= Text excerpt =
——————————

The practical application of Leadership has little to no value to an organization unless it can be evaluated as effective. If you’re not bringing, adding, or creating value within the organization as a leader, you’re essentially a waste of time, money, and resources for that organization. No sugar-coating or beating around the bush required, that’s just the simple reality of business.
Leadership isn’t easy, not for anyone, but some people find themselves consistently questioning if their actions as a leader are effective at creating value within their organizations. This is because attempting to judge or quantify leadership in action often leaves us with ambiguous bits of information until well after the fact. So it’s not uncommon for some leaders to second guess their leadership decisions, direction, goals, or values. Just remember, this is normal human behavior, and leadership is a process, not an exact science.
So in an effort to help provide some guidance and mentorship to those who second guess whether or not they add value to their organization, here’s a few simple key ideas that can help make your leadership effective.
As you read, take a minute to carefully evaluate each one as they may or may not apply to your current and past leadership efforts. Be completely 100% honest with yourself as well when you do… You might be surprised! You might find new room for improvement, or you might find your on an effective leadership path already.
Note: Now, before you read this list, please remember that in no way am I saying this list will make your leadership effective. Notice above I said it can help make your leadership effective. We’re not in the business of giving you false absolutes here, instead, the goal is for you to critically evaluate each idea to see if it can apply to your own leadership and how.
Ready? Here we go…
Customize Your Leadership
The same approach will not work for every situation, and further, using a generic script doesn’t allow you to see important differences between situations either. Smart leaders never deal in absolutes, so they know that the only dependable thing you can count on as fact is change. What works one day, may not work the next, and never expect one tactic to be universal for all situations. Instead, intelligent leaders are masters of planning for the best, but expecting the worst. Simply put, they’re experts in reaction and adaption to uncertainty. Leadership isn’t an exact science; instead, it’s a dynamic and fluid process. As such, to be effective, it is far easier to adapt yourself to a situation, than to demand the world around you to change or conform to your style or plans – which won’t happen.

——————————

= Supplied material =
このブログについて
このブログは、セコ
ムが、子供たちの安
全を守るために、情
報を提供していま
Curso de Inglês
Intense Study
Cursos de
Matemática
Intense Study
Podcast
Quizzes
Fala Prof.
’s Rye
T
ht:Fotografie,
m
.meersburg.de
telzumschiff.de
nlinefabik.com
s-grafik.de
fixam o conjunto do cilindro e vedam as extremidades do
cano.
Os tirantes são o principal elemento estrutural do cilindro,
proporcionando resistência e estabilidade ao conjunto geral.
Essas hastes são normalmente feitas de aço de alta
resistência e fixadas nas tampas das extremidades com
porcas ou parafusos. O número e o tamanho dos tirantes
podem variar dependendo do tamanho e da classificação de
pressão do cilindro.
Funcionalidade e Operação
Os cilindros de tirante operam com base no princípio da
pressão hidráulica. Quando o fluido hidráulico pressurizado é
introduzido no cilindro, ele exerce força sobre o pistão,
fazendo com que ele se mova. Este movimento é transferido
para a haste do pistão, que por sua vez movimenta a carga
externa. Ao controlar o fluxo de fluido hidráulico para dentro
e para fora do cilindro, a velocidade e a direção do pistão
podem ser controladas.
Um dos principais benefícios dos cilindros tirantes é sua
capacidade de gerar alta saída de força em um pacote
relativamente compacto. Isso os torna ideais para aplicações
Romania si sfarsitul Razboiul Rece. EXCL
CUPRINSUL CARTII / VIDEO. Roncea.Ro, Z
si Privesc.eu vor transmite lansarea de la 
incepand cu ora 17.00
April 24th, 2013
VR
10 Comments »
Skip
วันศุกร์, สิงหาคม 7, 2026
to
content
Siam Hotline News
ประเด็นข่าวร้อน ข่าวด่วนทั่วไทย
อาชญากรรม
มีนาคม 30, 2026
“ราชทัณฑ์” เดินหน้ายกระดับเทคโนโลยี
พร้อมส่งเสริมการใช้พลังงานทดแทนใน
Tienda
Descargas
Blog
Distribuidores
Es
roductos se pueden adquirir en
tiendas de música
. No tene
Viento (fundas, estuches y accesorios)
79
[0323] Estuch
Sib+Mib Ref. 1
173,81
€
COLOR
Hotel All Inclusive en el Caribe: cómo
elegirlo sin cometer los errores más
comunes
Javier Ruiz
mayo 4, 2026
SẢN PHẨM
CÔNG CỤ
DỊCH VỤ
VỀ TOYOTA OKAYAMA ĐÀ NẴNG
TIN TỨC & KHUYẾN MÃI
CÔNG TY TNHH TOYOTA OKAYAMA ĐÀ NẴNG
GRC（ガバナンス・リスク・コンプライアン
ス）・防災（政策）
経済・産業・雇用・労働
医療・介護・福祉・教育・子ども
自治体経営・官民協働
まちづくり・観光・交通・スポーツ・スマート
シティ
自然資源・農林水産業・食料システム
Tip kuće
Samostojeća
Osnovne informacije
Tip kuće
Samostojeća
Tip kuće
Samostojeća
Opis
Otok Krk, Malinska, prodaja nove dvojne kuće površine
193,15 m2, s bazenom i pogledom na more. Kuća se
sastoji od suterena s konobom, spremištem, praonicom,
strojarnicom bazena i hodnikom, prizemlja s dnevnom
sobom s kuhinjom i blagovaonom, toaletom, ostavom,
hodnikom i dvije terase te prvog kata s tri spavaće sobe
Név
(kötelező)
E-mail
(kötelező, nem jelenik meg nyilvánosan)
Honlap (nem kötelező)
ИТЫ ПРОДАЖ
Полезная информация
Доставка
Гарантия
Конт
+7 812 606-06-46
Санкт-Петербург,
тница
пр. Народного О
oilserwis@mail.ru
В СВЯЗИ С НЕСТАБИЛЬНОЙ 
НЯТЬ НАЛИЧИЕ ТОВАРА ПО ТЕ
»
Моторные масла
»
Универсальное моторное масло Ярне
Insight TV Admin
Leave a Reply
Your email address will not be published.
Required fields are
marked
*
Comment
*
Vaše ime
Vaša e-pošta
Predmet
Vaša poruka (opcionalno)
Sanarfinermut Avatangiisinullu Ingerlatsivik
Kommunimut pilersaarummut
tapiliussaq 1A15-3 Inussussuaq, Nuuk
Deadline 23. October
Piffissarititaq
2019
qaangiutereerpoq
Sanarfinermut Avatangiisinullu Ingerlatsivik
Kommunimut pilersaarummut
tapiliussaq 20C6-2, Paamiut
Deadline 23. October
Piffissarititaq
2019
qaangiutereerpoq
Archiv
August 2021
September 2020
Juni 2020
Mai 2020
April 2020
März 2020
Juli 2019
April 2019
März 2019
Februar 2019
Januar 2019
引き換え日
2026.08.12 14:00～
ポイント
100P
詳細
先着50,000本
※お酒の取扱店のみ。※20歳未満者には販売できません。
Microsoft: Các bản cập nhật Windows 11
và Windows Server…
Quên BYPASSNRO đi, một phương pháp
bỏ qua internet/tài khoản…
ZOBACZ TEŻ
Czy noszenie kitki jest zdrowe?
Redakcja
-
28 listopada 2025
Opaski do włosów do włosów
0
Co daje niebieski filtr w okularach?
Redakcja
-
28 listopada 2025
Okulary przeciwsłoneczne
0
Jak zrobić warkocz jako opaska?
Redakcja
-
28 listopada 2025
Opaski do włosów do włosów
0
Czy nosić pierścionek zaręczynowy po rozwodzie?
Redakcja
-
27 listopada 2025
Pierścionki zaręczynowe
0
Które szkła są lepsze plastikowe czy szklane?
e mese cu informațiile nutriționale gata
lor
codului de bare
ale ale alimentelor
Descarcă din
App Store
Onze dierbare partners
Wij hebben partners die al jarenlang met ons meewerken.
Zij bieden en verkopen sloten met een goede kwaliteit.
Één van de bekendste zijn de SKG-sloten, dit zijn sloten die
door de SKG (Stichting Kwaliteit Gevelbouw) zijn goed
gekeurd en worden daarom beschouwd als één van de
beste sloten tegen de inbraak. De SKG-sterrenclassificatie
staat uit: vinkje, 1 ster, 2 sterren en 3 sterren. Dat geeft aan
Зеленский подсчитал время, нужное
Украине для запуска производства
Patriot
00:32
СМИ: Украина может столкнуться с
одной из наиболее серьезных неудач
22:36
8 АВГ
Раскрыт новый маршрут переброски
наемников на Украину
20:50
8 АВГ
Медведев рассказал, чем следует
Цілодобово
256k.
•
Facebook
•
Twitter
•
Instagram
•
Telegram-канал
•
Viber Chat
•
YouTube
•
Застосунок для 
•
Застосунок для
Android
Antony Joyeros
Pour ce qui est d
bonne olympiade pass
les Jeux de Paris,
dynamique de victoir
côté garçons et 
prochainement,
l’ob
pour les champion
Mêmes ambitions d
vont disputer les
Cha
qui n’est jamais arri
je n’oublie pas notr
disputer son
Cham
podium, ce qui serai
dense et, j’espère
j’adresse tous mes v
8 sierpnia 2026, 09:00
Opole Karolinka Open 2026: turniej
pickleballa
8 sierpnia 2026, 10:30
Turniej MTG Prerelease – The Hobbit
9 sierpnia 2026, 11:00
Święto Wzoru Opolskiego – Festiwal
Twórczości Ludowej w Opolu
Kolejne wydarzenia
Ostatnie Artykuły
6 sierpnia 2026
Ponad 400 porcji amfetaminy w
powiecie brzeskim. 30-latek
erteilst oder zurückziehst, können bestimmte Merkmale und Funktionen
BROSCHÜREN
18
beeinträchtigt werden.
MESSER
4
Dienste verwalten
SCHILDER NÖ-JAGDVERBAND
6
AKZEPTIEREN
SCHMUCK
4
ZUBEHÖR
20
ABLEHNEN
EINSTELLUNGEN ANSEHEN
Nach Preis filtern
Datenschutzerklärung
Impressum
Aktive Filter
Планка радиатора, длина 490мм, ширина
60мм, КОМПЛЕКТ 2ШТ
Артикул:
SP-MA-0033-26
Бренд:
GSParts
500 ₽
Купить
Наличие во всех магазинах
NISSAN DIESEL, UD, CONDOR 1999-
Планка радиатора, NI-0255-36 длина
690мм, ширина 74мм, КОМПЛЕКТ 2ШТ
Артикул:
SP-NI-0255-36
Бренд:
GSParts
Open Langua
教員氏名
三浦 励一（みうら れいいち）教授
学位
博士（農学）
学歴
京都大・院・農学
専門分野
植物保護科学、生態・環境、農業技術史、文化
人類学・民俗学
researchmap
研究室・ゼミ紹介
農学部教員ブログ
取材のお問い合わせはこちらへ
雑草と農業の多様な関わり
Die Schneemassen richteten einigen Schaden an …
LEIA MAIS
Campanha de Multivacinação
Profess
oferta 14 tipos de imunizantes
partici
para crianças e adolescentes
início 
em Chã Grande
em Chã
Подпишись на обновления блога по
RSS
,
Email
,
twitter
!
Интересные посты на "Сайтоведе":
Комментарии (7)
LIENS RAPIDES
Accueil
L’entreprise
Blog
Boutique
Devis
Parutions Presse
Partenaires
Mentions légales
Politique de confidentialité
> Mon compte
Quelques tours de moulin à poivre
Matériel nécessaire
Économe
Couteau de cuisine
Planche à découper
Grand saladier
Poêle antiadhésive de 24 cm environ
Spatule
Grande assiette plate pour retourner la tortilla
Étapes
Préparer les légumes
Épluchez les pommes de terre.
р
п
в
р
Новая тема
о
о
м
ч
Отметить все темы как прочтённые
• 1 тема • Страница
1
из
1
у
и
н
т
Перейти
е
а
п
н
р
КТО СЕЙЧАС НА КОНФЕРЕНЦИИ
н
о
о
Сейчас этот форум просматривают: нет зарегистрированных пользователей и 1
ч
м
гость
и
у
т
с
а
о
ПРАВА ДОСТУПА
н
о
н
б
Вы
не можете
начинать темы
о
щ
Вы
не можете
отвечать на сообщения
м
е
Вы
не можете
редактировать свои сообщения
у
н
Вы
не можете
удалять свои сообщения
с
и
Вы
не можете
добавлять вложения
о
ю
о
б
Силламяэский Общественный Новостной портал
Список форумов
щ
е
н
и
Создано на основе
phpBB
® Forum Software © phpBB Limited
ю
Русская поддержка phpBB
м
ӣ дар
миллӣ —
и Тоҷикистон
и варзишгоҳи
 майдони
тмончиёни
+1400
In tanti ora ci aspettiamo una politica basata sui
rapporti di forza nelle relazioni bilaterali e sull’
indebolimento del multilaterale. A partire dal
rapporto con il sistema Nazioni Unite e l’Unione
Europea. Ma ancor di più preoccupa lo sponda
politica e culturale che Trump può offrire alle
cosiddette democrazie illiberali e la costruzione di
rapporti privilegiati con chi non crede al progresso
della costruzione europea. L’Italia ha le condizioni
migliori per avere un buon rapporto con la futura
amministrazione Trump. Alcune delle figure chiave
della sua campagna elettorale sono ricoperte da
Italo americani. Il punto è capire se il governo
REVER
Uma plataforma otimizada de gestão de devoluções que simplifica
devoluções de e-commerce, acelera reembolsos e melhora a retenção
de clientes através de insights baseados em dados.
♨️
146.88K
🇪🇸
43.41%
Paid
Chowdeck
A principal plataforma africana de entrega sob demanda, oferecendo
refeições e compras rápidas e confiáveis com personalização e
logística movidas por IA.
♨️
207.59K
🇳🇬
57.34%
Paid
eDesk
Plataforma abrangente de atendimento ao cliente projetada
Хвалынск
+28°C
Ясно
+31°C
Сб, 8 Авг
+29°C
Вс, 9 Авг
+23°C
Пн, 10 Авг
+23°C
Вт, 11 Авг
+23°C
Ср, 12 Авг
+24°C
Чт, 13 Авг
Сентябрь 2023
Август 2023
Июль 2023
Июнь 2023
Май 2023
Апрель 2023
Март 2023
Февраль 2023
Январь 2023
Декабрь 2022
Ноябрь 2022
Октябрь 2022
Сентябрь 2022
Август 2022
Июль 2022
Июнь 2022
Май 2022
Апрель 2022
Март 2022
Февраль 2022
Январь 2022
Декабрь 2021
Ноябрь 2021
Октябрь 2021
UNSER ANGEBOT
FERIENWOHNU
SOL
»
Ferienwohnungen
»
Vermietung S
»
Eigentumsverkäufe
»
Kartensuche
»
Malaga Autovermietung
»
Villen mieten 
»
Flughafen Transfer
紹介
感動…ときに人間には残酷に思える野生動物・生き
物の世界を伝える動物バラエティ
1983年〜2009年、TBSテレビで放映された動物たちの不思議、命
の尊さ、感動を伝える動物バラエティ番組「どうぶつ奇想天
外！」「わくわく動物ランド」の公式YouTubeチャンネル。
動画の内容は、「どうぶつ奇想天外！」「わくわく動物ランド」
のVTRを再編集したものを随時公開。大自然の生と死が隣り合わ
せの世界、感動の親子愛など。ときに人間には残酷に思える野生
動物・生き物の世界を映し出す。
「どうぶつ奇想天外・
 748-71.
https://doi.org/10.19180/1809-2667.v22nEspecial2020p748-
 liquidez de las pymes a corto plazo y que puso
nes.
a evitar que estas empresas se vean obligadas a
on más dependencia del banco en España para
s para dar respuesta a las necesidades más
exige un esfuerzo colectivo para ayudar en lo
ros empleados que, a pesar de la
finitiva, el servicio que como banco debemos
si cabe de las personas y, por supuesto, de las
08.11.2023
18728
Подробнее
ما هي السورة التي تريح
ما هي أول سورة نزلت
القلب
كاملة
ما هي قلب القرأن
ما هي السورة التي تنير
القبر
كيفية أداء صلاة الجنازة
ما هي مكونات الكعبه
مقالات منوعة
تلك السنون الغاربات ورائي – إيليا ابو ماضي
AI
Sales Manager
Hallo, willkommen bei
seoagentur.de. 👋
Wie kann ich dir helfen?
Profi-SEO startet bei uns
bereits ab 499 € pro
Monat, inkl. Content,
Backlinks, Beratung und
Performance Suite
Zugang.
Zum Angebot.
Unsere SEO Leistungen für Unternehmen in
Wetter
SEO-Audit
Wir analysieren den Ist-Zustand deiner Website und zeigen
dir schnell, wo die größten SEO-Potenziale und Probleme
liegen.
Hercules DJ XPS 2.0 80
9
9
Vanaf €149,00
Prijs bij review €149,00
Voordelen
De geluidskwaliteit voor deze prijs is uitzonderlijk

——————————

= Work instructions =
[A] Duplicate the passage on effective leadership from the part that opens with the words containing "Leadership isn’t easy, not" through the part that closes with "that can help make your leadership effective.".
[B] Using the passage on effective leadership, decide whether each statement agrees with it: (i) leadership is described as an exact science; (ii) smart leaders are said never to deal in absolutes; (iii) the list is promised to make the reader's leadership effective. Answer yes or no for each and quote the words that settle it.
[C] Take the passage on effective leadership further, picking up after its final sentence.

= Answers below =
[A]
Leadership isn’t easy, not for anyone, but some people find themselves consistently questioning if their actions as a leader are effective at creating value within their organizations. This is because attempting to judge or quantify leadership in action often leaves us with ambiguous bits of information until well after the fact. So it’s not uncommon for some leaders to second guess their leadership decisions, direction, goals, or values. Just remember, this is normal human behavior, and leadership is a process, not an exact science.
So in an effort to help provide some guidance and mentorship to those who second guess whether or not they add value to their organization, here’s a few simple key ideas that can help make your leadership effective.

[B]
(i) No: "leadership is a process, not an exact science."
(ii) Yes: "Smart leaders never deal in absolutes"
(iii) No: "in no way am I saying this list will make your leadership effective."

[C]
Leadership is not management. Unlike management, leaders are more than mere facilitators of actions; they’re teachers, coaches, mentors, and guides. This means that in order to be effective as a leader, you must learn to serve your team above all else. Learn to place your teams needs and the mission needs before your own. Only then will you be in the best position possible to provide purpose, direction, and motivation. Serve the team, serve the organization, and put the needs of others before your own, and you will make yourself more effective at leadership as a result.
Focus on shifting ownership from the individual to the team. Research proves that people who internalize being a member of a team are far more productive, while those who see themselves as simply individual members of a team can actually be highly destructive to team success. Successful teams depend on each other, but more than that, they are highly internally self-motivated to striving for the collective effort, towards reaching and attaining team success. Individuals whose motivations are fed primarily by external recognition (things like “look at me” trophies, awards, benefits, and/or special perks) are not good team players as they seek their own individual goals, not the teams goals. In other words, they have little to no mutuality of concern. To be effective as a leader, be inclusive, drive team identity and ownership, and give credit where it’s do, but also watch out for individual behaviors that could cause harm – hidden agendas in particular.
Don’t throw out generalizations and then expect people to know what you mean or what your intentions and expectations are. They will fail to meet them the majority of the time. Instead, focus on being specific. If people clearly understand what it is you want or need, they are better able to meet those expectations. This one’s very simple to understand… As a leader, you’re more effective if people understand explicitly what is expected of them, so don’t be vague and never be afraid to tell them.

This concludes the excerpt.